# To-do item:
Render every line of the rows below as a Markdown table with the columns "Line No." and "Text", numbering the lines in order. Omit blank lines and the pictures.

# Input for this task:
□ □ □

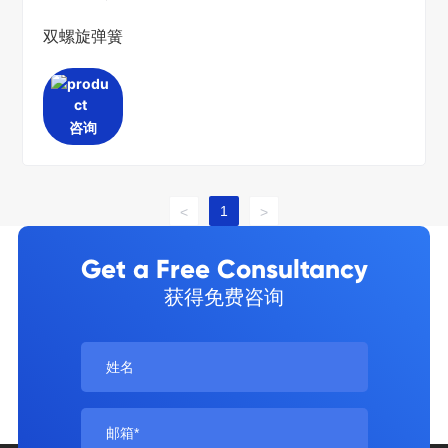
双螺旋弹簧
咨询
1
<
>
Get a Free Consultancy
获得免费咨询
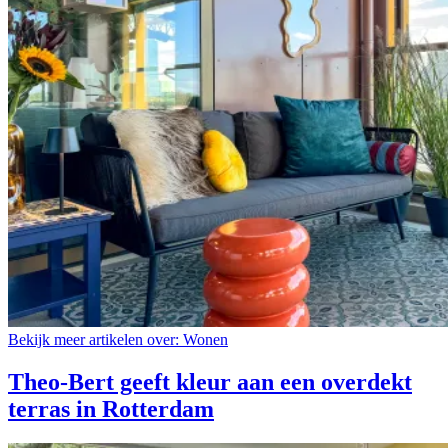
Bekijk meer artikelen over:
Wonen
Theo-Bert geeft kleur aan een overdekt
terras in Rotterdam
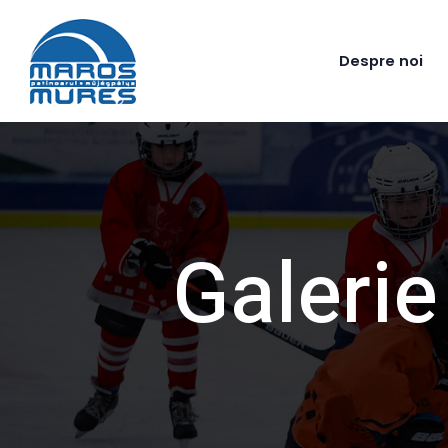
Despre noi
Galerie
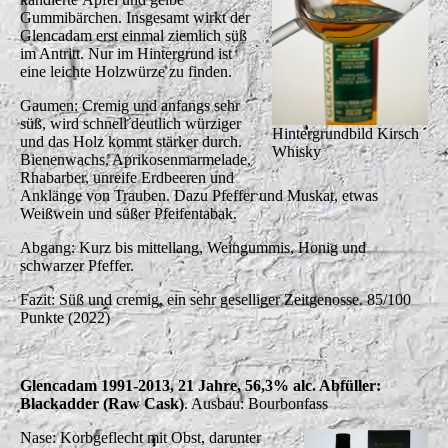
Gummibärchen. Insgesamt wirkt der
Glencadam erst einmal ziemlich süß
im Antritt. Nur im Hintergrund ist
eine leichte Holzwürze zu finden.
Gaumen: Cremig und anfangs sehr
süß, wird schnell deutlich würziger
Hintergrundbild Kirsch
und das Holz kommt stärker durch.
Whisky
Bienenwachs, Aprikosenmarmelade,
Rhabarber, unreife Erdbeeren und
Anklänge von Trauben. Dazu Pfeffer und Muskat, etwas
Weißwein und süßer Pfeifentabak.
Abgang: Kurz bis mittellang, Weingummis, Honig und
schwarzer Pfeffer.
Fazit: Süß und cremig, ein sehr geselliger Zeitgenosse. 85/100
Punkte (2022)
Glencadam 1991-2013, 21 Jahre, 56,3% alc. Abfüller:
Blackadder (Raw Cask)
. Ausbau: Bourbonfass
Nase: Korbgeflecht mit Obst, darunter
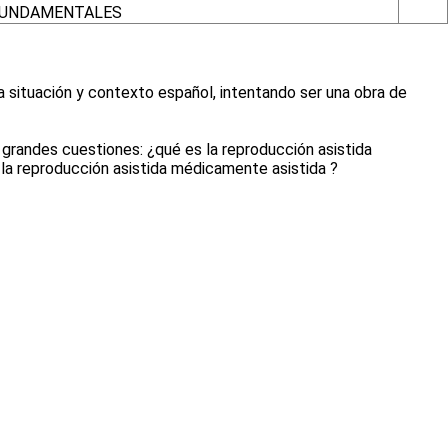
UNDAMENTALES
a situación y contexto español, intentando ser una obra de
es grandes cuestiones: ¿qué es la reproducción asistida
 la reproducción asistida médicamente asistida ?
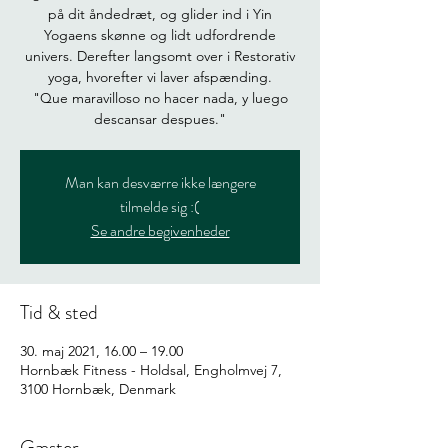
på dit åndedræt, og glider ind i Yin
Yogaens skønne og lidt udfordrende
univers. Derefter langsomt over i Restorativ
yoga, hvorefter vi laver afspænding.
"Que maravilloso no hacer nada, y luego
descansar despues."
Man kan desværre ikke længere
tilmelde sig :(
Se andre begivenheder
Tid & sted
30. maj 2021, 16.00 – 19.00
Hornbæk Fitness - Holdsal, Engholmvej 7,
3100 Hornbæk, Denmark
Gæster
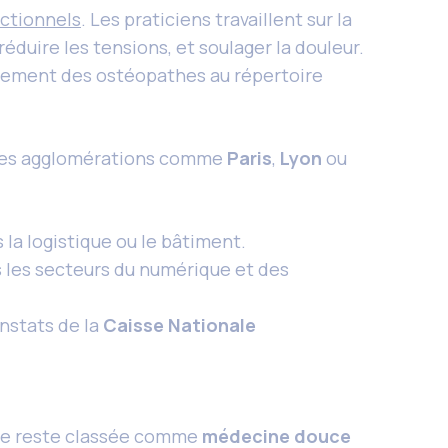
nctionnels
. Les praticiens travaillent sur la
 réduire les tensions, et soulager la douleur.
strement des ostéopathes au répertoire
ndes agglomérations comme
Paris
,
Lyon
ou
la logistique ou le bâtiment.
s les secteurs du numérique et des
onstats de la
Caisse Nationale
hie reste classée comme
médecine douce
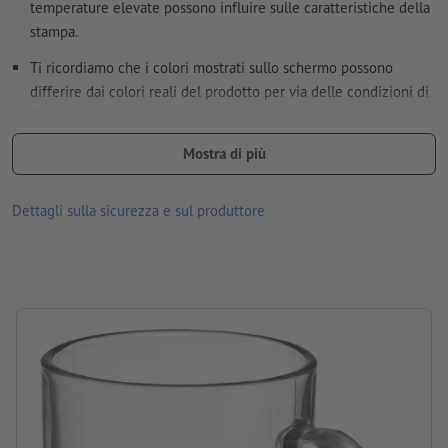
Ulteriori informazioni e suggerimenti in merito ai
temperature elevate possono influire sulle caratteristiche della
dati vettoriali
si trovano nel nostro Centro assistenza.
stampa.
Non correggiamo
errori di ortografia e sintassi
Ti ricordiamo che i colori mostrati sullo schermo possono
differire dai colori reali del prodotto per via delle condizioni di
illuminazione o delle impostazioni del monitor.
Come si creano correttamente i dati di stampa?
Materiale: vetro
Mostra di più
dimensioni: 9,5 x ø 7,9 cm
Dettagli sulla sicurezza e sul produttore
Imballaggio: prodotto non confezionato singolarmente
Capacità: 300 ml
lavorazione: stampa tampografica
posizione di incisione: a sinistra dell’impugnatura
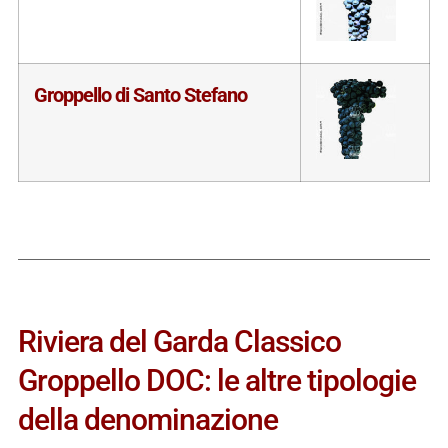
Groppello di Santo Stefano
Riviera del Garda Classico
Groppello DOC: le altre tipologie
della denominazione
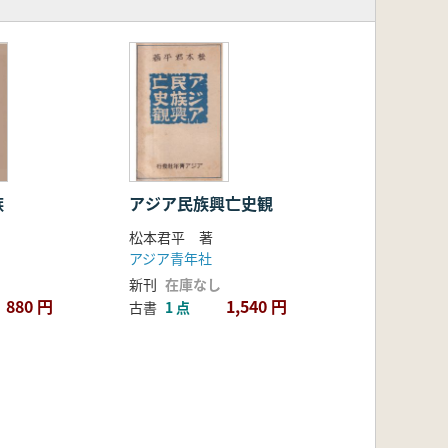
族
アジア民族興亡史観
松本君平 著
アジア青年社
新刊
在庫なし
880 円
1,540 円
古書
1 点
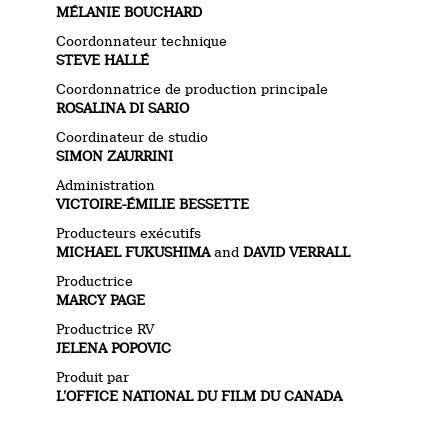
MÉLANIE BOUCHARD
Coordonnateur technique
STEVE HALLÉ
Coordonnatrice de production principale
ROSALINA DI SARIO
Coordinateur de studio
SIMON ZAURRINI
Administration
VICTOIRE-ÉMILIE BESSETTE
Producteurs exécutifs
MICHAEL FUKUSHIMA
and
DAVID VERRALL
Productrice
MARCY PAGE
Productrice RV
JELENA POPOVIC
Produit par
L’OFFICE NATIONAL DU FILM DU CANADA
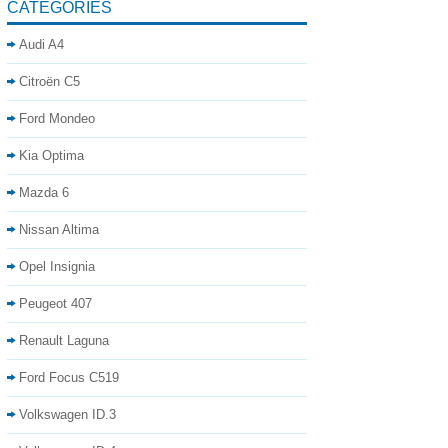
CATÉGORIES
Audi A4
Citroën C5
Ford Mondeo
Kia Optima
Mazda 6
Nissan Altima
Opel Insignia
Peugeot 407
Renault Laguna
Ford Focus C519
Volkswagen ID.3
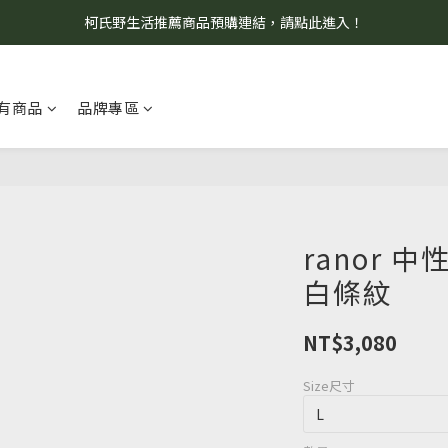
柯氏野生活推薦商品預購連結，請點此進入！
8/7 當天暫停開放工作室。請見諒！
8/7 當天暫停開放工作室。請見諒！
有商品
品牌專區
ranor 
白條紋
NT$3,080
Size尺寸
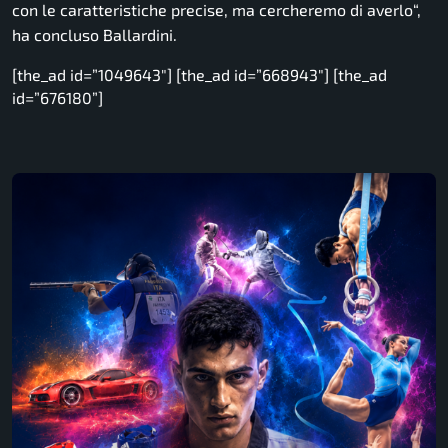
con le caratteristiche precise, ma cercheremo di averlo
“,
ha concluso Ballardini.
[the_ad id=”1049643″] [the_ad id=”668943″] [the_ad
id=”676180”]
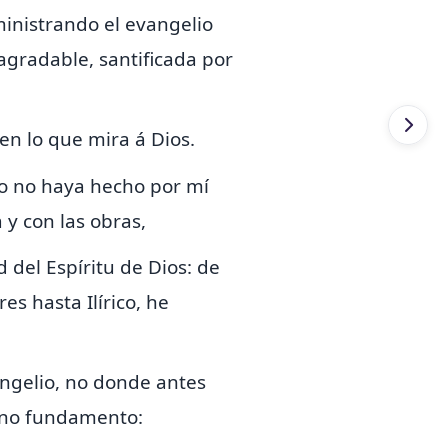
 ministrando el evangelio
agradable, santificada por
en lo que mira á Dios.
to no haya hecho por mí
 y con las obras,
d del Espíritu de Dios: de
s hasta Ilírico, he
angelio, no donde
antes
jeno fundamento:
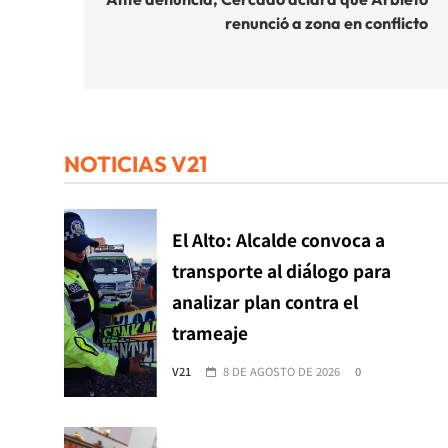
de
renunció a zona en conflicto
entradas
NOTICIAS V21
El Alto: Alcalde convoca a
transporte al diálogo para
analizar plan contra el
trameaje
V21
8 DE AGOSTO DE 2026
0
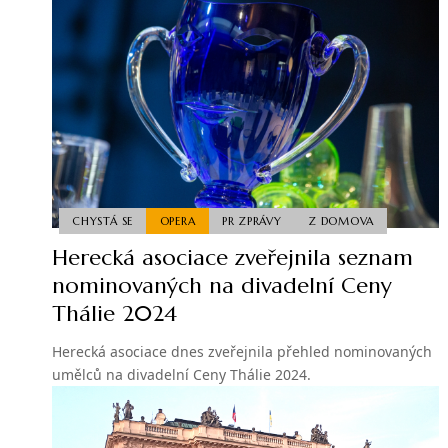
CHYSTÁ SE
OPERA
PR ZPRÁVY
Z DOMOVA
Herecká asociace zveřejnila seznam
nominovaných na divadelní Ceny
Thálie 2024
Herecká asociace dnes zveřejnila přehled nominovaných
umělců na divadelní Ceny Thálie 2024.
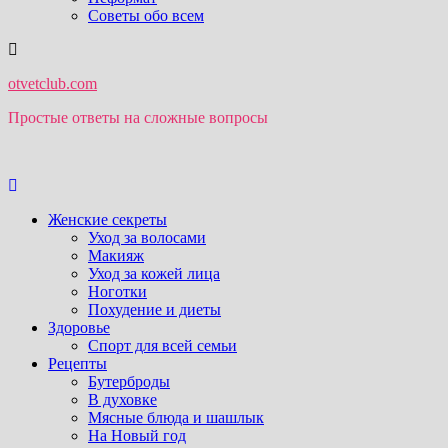
Советы обо всем
otvetclub.com
Простые ответы на сложные вопросы
Женские секреты
Уход за волосами
Макияж
Уход за кожей лица
Ноготки
Похудение и диеты
Здоровье
Спорт для всей семьи
Рецепты
Бутерброды
В духовке
Мясные блюда и шашлык
На Новый год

□ □ □

# Final answer:
| Line No. | Text |
|---|---|
| 1 | 双螺旋弹簧 |
| 2 | 咨询 |
| 3 | 1 |
| 4 | < |
| 5 | > |
| 6 | Get a Free Consultancy |
| 7 | 获得免费咨询 |
| 8 | Bekijk meer artikelen over: |
| 9 | Wonen |
| 10 | Theo-Bert geeft kleur aan een overdekt |
| 11 | terras in Rotterdam |
| 12 | Despre noi |
| 13 | Galerie |
| 14 | Gummibärchen. Insgesamt wirkt der |
| 15 | Glencadam erst einmal ziemlich süß |
| 16 | im Antritt. Nur im Hintergrund ist |
| 17 | eine leichte Holzwürze zu finden. |
| 18 | Gaumen: Cremig und anfangs sehr |
| 19 | süß, wird schnell deutlich würziger |
| 20 | Hintergrundbild Kirsch |
| 21 | und das Holz kommt stärker durch. |
| 22 | Whisky |
| 23 | Bienenwachs, Aprikosenmarmelade, |
| 24 | Rhabarber, unreife Erdbeeren und |
| 25 | Anklänge von Trauben. Dazu Pfeffer und Muskat, etwas |
| 26 | Weißwein und süßer Pfeifentabak. |
| 27 | Abgang: Kurz bis mittellang, Weingummis, Honig und |
| 28 | schwarzer Pfeffer. |
| 29 | Fazit: Süß und cremig, ein sehr geselliger Zeitgenosse. 85/100 |
| 30 | Punkte (2022) |
| 31 | Glencadam 1991-2013, 21 Jahre, 56,3% alc. Abfüller: |
| 32 | Blackadder (Raw Cask) |
| 33 | . Ausbau: Bourbonfass |
| 34 | Nase: Korbgeflecht mit Obst, darunter |
| 35 | UNDAMENTALES |
| 36 | a situación y contexto español, intentando ser una obra de |
| 37 | es grandes cuestiones: ¿qué es la reproducción asistida |
| 38 |  la reproducción asistida médicamente asistida ? |
| 39 | på dit åndedræt, og glider ind i Yin |
| 40 | Yogaens skønne og lidt udfordrende |
| 41 | univers. Derefter langsomt over i Restorativ |
| 42 | yoga, hvorefter vi laver afspænding. |
| 43 | "Que maravilloso no hacer nada, y luego |
| 44 | descansar despues." |
| 45 | Man kan desværre ikke længere |
| 46 | tilmelde sig :( |
| 47 | Se andre begivenheder |
| 48 | Tid & sted |
| 49 | 30. maj 2021, 16.00 – 19.00 |
| 50 | Hornbæk Fitness - Holdsal, Engholmvej 7, |
| 51 | 3100 Hornbæk, Denmark |
| 52 | Gæster |
| 53 | nctionnels |
| 54 | . Les praticiens travaillent sur la |
| 55 |  réduire les tensions, et soulager la douleur. |
| 56 | strement des ostéopathes au répertoire |
| 57 | ndes agglomérations comme |
| 58 | Paris |
| 59 | , |
| 60 | Lyon |
| 61 | ou |
| 62 | la logistique ou le bâtiment. |
| 63 | s les secteurs du numérique et des |
| 64 | onstats de la |
| 65 | Caisse Nationale |
| 66 | hie reste classée comme |
| 67 | médecine douce |
| 68 | Ulteriori informazioni e suggerimenti in merito ai |
| 69 | temperature elevate possono influire sulle caratteristiche della |
| 70 | dati vettoriali |
| 71 | si trovano nel nostro Centro assistenza. |
| 72 | stampa. |
| 73 | Non correggiamo |
| 74 | errori di ortografia e sintassi |
| 75 | Ti ricordiamo che i colori mostrati sullo schermo possono |
| 76 | differire dai colori reali del prodotto per via delle condizioni di |
| 77 | illuminazione o delle impostazioni del monitor. |
| 78 | Come si creano correttamente i dati di stampa? |
| 79 | Materiale: vetro |
| 80 | Mostra di più |
| 81 | dimensioni: 9,5 x ø 7,9 cm |
| 82 | Dettagli sulla sicurezza e sul produttore |
| 83 | Imballaggio: prodotto non confezionato singolarmente |
| 84 | Capacità: 300 ml |
| 85 | lavorazione: stampa tampografica |
| 86 | posizione di incisione: a sinistra dell’impugnatura |
| 87 | Groppello di Santo Stefano |
| 88 | Riviera del Garda Classico |
| 89 | Groppello DOC: le altre tipologie |
| 90 | della denominazione |
| 91 | 族 |
| 92 | アジア民族興亡史観 |
| 93 | 松本君平 著 |
| 94 | アジア青年社 |
| 95 | 新刊 |
| 96 | 在庫なし |
| 97 | 880 円 |
| 98 | 1,540 円 |
| 99 | 古書 |
| 100 | 1 点 |
| 101 | MÉLANIE BOUCHARD |
| 102 | Coordonnateur technique |
| 103 | STEVE HALLÉ |
| 104 | Coordonnatrice de production principale |
| 105 | ROSALINA DI SARIO |
| 106 | Coordinateur de studio |
| 107 | SIMON ZAURRINI |
| 108 | Administration |
| 109 | VICTOIRE-ÉMILIE BESSETTE |
| 110 | Producteurs exécutifs |
| 111 | MICHAEL FUKUSHIMA |
| 112 | and |
| 113 | DAVID VERRALL |
| 114 | Productrice |
| 115 | MARCY PAGE |
| 116 | Productrice RV |
| 117 | JELENA POPOVIC |
| 118 | Produit par |
| 119 | L’OFFICE NATIONAL DU FILM DU CANADA |
| 120 | CATÉGORIES |
| 121 | Audi A4 |
| 122 | Citroën C5 |
| 123 | Ford Mondeo |
| 124 | Kia Optima |
| 125 | Mazda 6 |
| 126 | Nissan Altima |
| 127 | Opel Insignia |
| 128 | Peugeot 407 |
| 129 | Renault Laguna |
| 130 | Ford Focus C519 |
| 131 | Volkswagen ID.3 |
| 132 | 柯氏野生活推薦商品預購連結，請點此進入！ |
| 133 | 8/7 當天暫停開放工作室。請見諒！ |
| 134 | 8/7 當天暫停開放工作室。請見諒！ |
| 135 | 有商品 |
| 136 | 品牌專區 |
| 137 | ranor  |
| 138 | 白條紋 |
| 139 | NT$3,080 |
| 140 | Size尺寸 |
| 141 | con le caratteristiche precise, ma cercheremo di averlo |
| 142 | “, |
| 143 | ha concluso Ballardini. |
| 144 | [the_ad id=”1049643″] [the_ad id=”668943″] [the_ad |
| 145 | id=”676180”] |
| 146 |  ministrando el evangelio |
| 147 | agradable, santificada por |
| 148 | en lo que mira á Dios. |
| 149 | to no haya hecho por mí |
| 150 |  y con las obras, |
| 151 | d del Espíritu de Dios: de |
| 152 | s hasta Ilírico, he |
| 153 | angelio, no donde |
| 154 | antes |
| 155 | jeno fundamento: |
| 156 | de |
| 157 | renunció a zona en conflicto |
| 158 | entradas |
| 159 | NOTICIAS V21 |
| 160 | El Alto: Alcalde convoca a |
| 161 | transporte al diálogo para |
| 162 | analizar plan contra el |
| 163 | trameaje |
| 164 | V21 |
| 165 | 8 DE AGOSTO DE 2026 |
| 166 | 0 |
| 167 | CHYSTÁ SE |
| 168 | OPERA |
| 169 | PR ZPRÁVY |
| 170 | Z DOMOVA |
| 171 | Herecká asociace zveřejnila seznam |
| 172 | nominovaných na divadelní Ceny |
| 173 | Thálie 2024 |
| 174 | Herecká asociace dnes zveřejnila přehled nominovaných |
| 175 | umělců na divadelní Ceny Thálie 2024. |
| 176 | Советы обо всем |
| 177 | otvetclub.com |
| 178 | Простые ответы на сложные вопросы |
| 179 | Женские секреты |
| 180 | Уход за волосами |
| 181 | Макияж |
| 182 | Уход за кожей лица |
| 183 | Ноготки |
| 184 | Похудение и диеты |
| 185 | Здоровье |
| 186 | Спорт для всей семьи |
| 187 | Рецепты |
| 188 | Бутерброды |
| 189 | В духовке |
| 190 | Мясные блюда и шашлык |
| 191 | На Новый год |